Qu’est toute la science auprès d’un sein pâmé,
Et d’une bouche en proie au baiser enflammé,
Et d’une voix qui pleure et chante à l’agonie ?

Ton frais regard console en un jour nébuleux ;
On lit son avenir au fond de tes yeux bleus,
Et ton sourire en sait plus long que le génie.

Q15  T15

Chacun en sa beauté vante ce qui le touche ; — 1830 (13)

Sainte-Beuve Consolations

Sonnet

Chacun en sa beauté vante ce qui le touche ;
L’amant voit les attraits où n’en voit point l’époux ;
Mais que d’autres, narguant les sarcasmes jaloux,
Vantent un poil follet au-dessus d’une bouche ;

D’autres, sur des seins blancs un point comme une mouche ;
D’autres, des cils bien noirs à des yeux bleus bien doux,
Ou sur un cou de lait des cheveux d’un blond roux ;
Moi, j’aime en deux beaux yeux un sourire un peu louche :

C’est un rayon mouillé ; c’est un  soleil dans l’eau,
Qui nage au gré du vent dont frémit le bouleau ;
C’est un reflet de lune au rebord d’un nuage ;

C’est un pilote en mer, par un ciel obscuruci,
Qui s’égare, se trouble, et demande merci,
Et voudrait quelques Dieu, protecteur du voyage.

Q15  T15

Sur un front de quinze ans les cheveux blonds d’Aline, — 1830 (12)

Sainte-Beuve Consolations

Sonnet

Sur un front de quinze ans les cheveux blonds d’Aline,
Débordant le bandeau qui le voile à nos yeux,
Baignent des deux côtés des sourcils gracieux :
Tel un double ruisseau descend d’une colline.
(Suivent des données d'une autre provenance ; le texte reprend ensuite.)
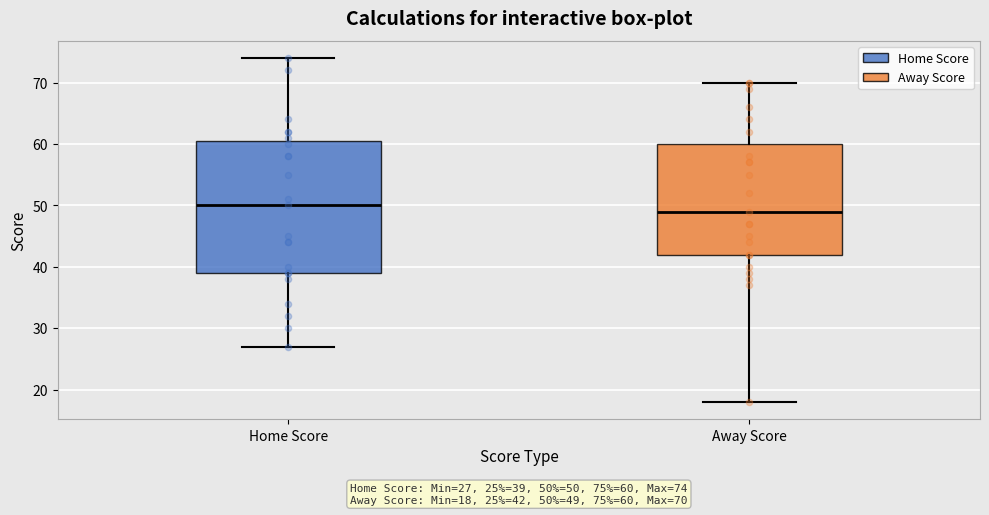

Which box has the lowest median line?

Away Score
Et sa main, soutenant ce beau front qui s’incline,
Aime à jouer autour, et dans les flots soyeux
A noyer un doigt blanc, et l’ongle curieux
Rase en glissant les bords où leur cour se dessine.
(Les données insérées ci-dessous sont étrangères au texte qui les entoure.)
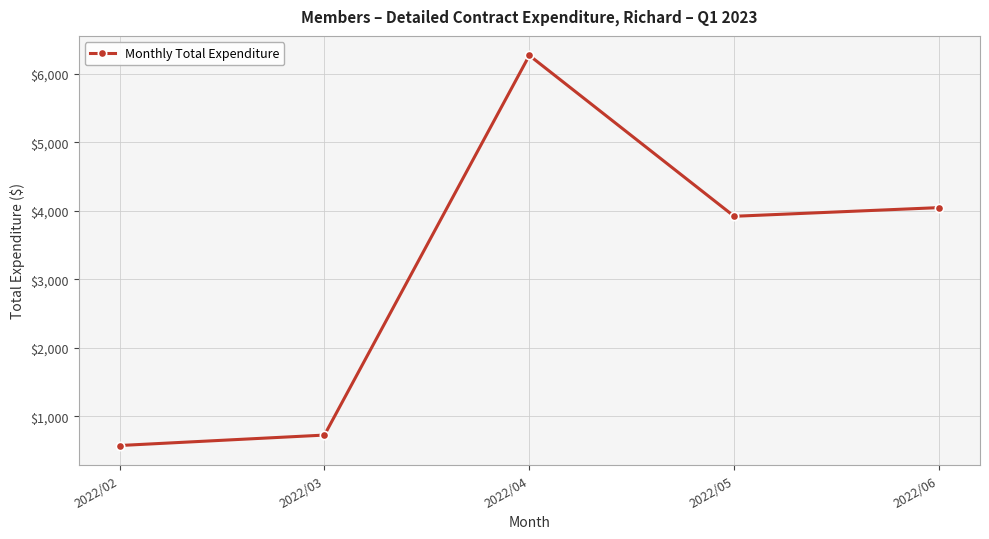

At which category does the chart reach its minimum across all series?

2022/02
Mais, au sommet du front, où le flot séparé
Découle en deux ruisseaux et montre un lit nacré,
Là, je crois voir Amour voltiger sur la rive ;

Nager la Volupté sur deux vagues d’azur ;
Ou sur un vert gazon, sur un sable d’or pur,
La Rêverie assise, aux yeux bleus et pensive.